“I think the Russian invasion of Ukraine represents nothing less than a shift away from the global order largely dominated by the United States and the West that has prevailed since the fall of the Berlin Wall,” said Michael Strubek, chief global investment officer at Credit Suisse. In a note to clients on Friday.
What the Fed will do next to rein in inflation, which has been rising at the fastest rate in decades, has been the subject of fierce speculation. Increasingly, traders are preparing for the Federal Reserve to aggressively raise interest rates from rock bottom and begin reducing the size of its massive balance sheet, which it has created to support the economy during the pandemic.
But even this decision may be influenced by what is happening now in Ukraine.
Waller continued, “It is possible that the state of the world will be different in the wake of the Ukraine attack, and that may mean that a more moderate tightening is appropriate, but that is not yet clear.”
“It would put them in a slightly more awkward position,” said Lee Ben-May, director of global macro research at Oxford Economics.
However, according to Strubik, what changed when Russia invaded Ukraine goes well beyond the Federal Reserve.
“Russian President Vladimir Putin intends to reposition Russia as a strong country whose strength depends on its energy and commodity resources as well as its army,” he said. This is likely to have major implications for security arrangements in Europe and the world.
Moreover, Strobek continued, other world powers such as China are watching closely to see how the conflict develops and how the West interacts.
“We are now moving into a new multipolar world,” he said.
This means that investors will have to think differently about how to deploy their resources.
“With the dawning of a new world order, investors must choose their asset allocations carefully,” Strubek said. “Systematic and robust investment processes and pre-investment due diligence procedures will become even more important. Active investment will become even more important given the potential to transform economic, political and social developments in individual regions.”
Sanctions against Russia may hit these Western companies
International companies with a large presence in Russia are preparing for more sanctions from Western countries.
Russia has already paid a price for its aggression. The country’s stock and currency markets fell last week after Putin ordered troops into Ukraine.
Sanctions were intensified by the United States and European countries with leaders of Western countries condemning Russia’s actions. Putin warned Russian businessmen on Thursday that he expected more “restrictions” on the economy, but called on businessmen to act “in solidarity” with the government.
BP: British oil company BP is the largest foreign investor in Russia with a 19.75% stake in the country’s national oil company Rosneft. It also owns stakes in several other oil and gas projects in Russia.
Danone: French yogurt maker Danone controls the Russian dairy brand Prostokvanhino and gets 6% of all sales from the country.
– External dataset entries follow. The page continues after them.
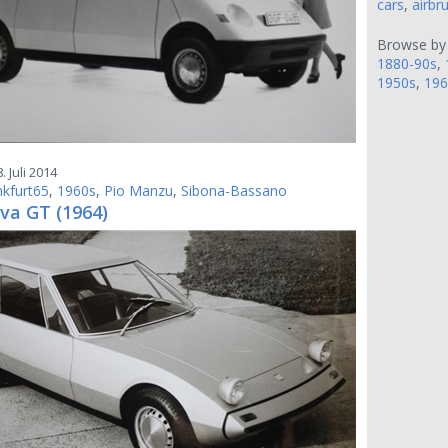
cars
,
airbr
Browse by
1880-90s
,
1950s
,
196
. Juli 2014
nkfurt65
,
1960s
,
Pio Manzu
,
Sibona-Bassano
va GT (1964)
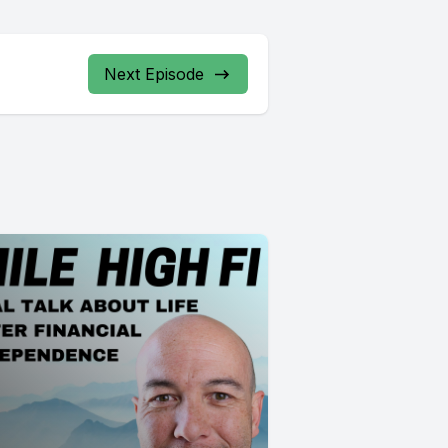
Next Episode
ExxonMobil: The American oil giant has more than 1,000 employees in Russia, and has been in the country for more than 25 years. Its subsidiary Exxon Neftegas Limited owns a 30% stake in Sakhalin-1 – a huge oil and natural gas project located off Sakhalin Island in the Russian Far East. It has operated the project since 1995 on behalf of a consortium that includes Japanese and Indian partners, as well as two Rosneft subsidiaries.
McDonald’s: The burger chain has ranked Russia as a high-growth market and has continued to open locations there over the past decade.
Mondelez: Oreo maker and owner Cadbury became Russia’s leading chocolate maker in 2018.